Begitulah, ketika sejak tinggal di
rumah mertua di desa Mayong Karangbinangun, Lamongan, dua belas tahun
lalu, ada banyak kata yang harus saya cari padanan maknanya. Karena,
penyebutan sesuatu sungguh beda jauh dengan bahasa yang saya pakai di
Jember sana.
Contohnya; di Mayong sini, orang
menyebut menyok untuk ketela pohon. Saya menamainya 'telo'.
Cak Tris, teman saya yang asal Banyuwangi, menyebutnya 'sawi'.

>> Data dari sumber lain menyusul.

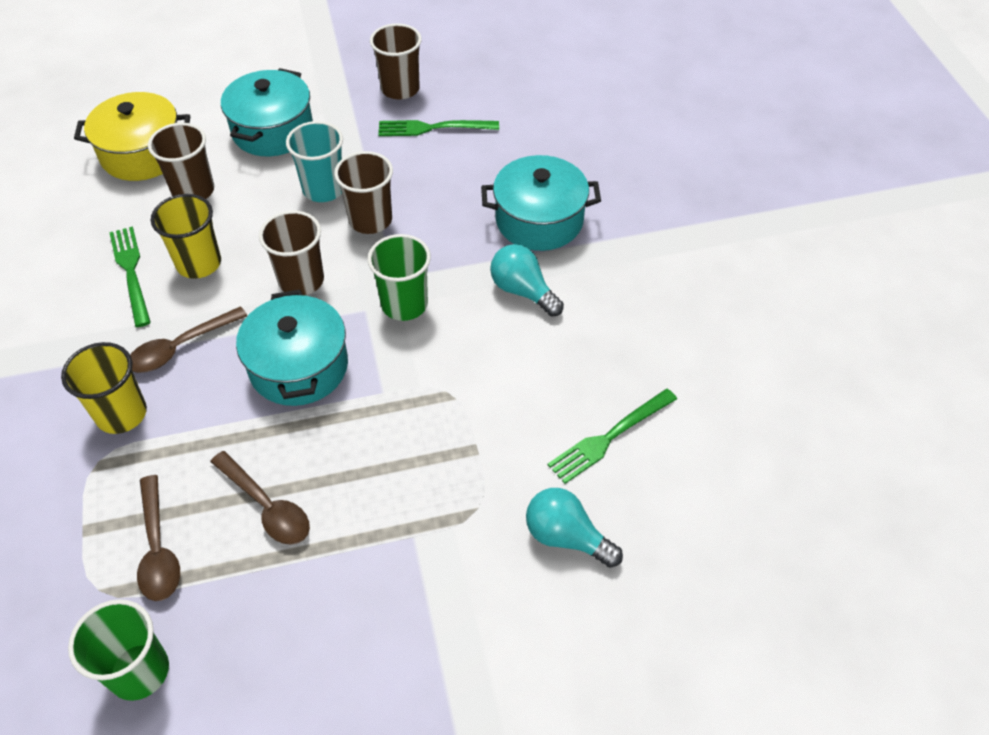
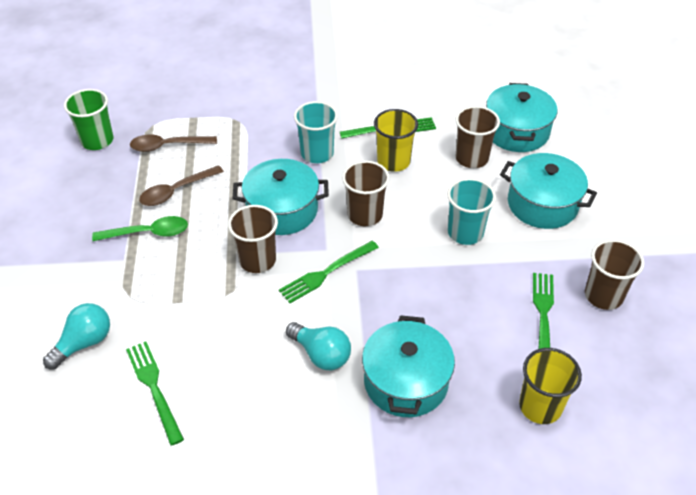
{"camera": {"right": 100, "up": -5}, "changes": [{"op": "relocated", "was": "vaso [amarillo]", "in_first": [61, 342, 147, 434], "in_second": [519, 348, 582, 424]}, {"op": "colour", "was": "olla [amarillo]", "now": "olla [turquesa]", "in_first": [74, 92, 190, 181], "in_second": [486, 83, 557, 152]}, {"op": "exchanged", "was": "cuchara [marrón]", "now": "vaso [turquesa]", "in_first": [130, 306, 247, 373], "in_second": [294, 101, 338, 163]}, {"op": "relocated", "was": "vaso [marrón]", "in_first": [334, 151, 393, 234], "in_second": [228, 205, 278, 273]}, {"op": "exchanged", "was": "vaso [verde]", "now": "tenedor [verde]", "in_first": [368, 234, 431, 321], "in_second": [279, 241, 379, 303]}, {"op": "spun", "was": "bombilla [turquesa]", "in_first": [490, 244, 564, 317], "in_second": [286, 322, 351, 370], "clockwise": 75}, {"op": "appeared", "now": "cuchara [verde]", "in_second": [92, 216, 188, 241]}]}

Padahal di Malang, kalau tidak salah, 'telo' berarti ubi jalar. Nah,
di Lamongan, ubi jalar itu disebut 'bolet'. Dan bapak saya bilang,
'saBBrang' untuk makhluk yang sama. Tentu dengan intonasi yang
sedemikian rupa karena memang diucap dalam bahasa Madura.
“Ketela pohon kok sawi. Lha
kalau sayur sawi dibilang apa dong?” tanya saya suatu kali.
“Sawen,” jawab cak Tris.
Beda nama satu benda tentu tidak
berhenti sampai disitu. Sayur bulat besar panjang warna putih agak
kuning kehijauan, ibu saya bilang itu blonceng. Istri saya
mengenalnya sebagai 'kenthi' dan teman lain menyebutnya waluh
putih. Baginya, blonceng adalah yang bukan itu, tetapi
yang sering orang pakai sebagai bahan manisan. Buah bulat besar ,
dengan batang menjalar itu, saya tahu adalah 'bligo'.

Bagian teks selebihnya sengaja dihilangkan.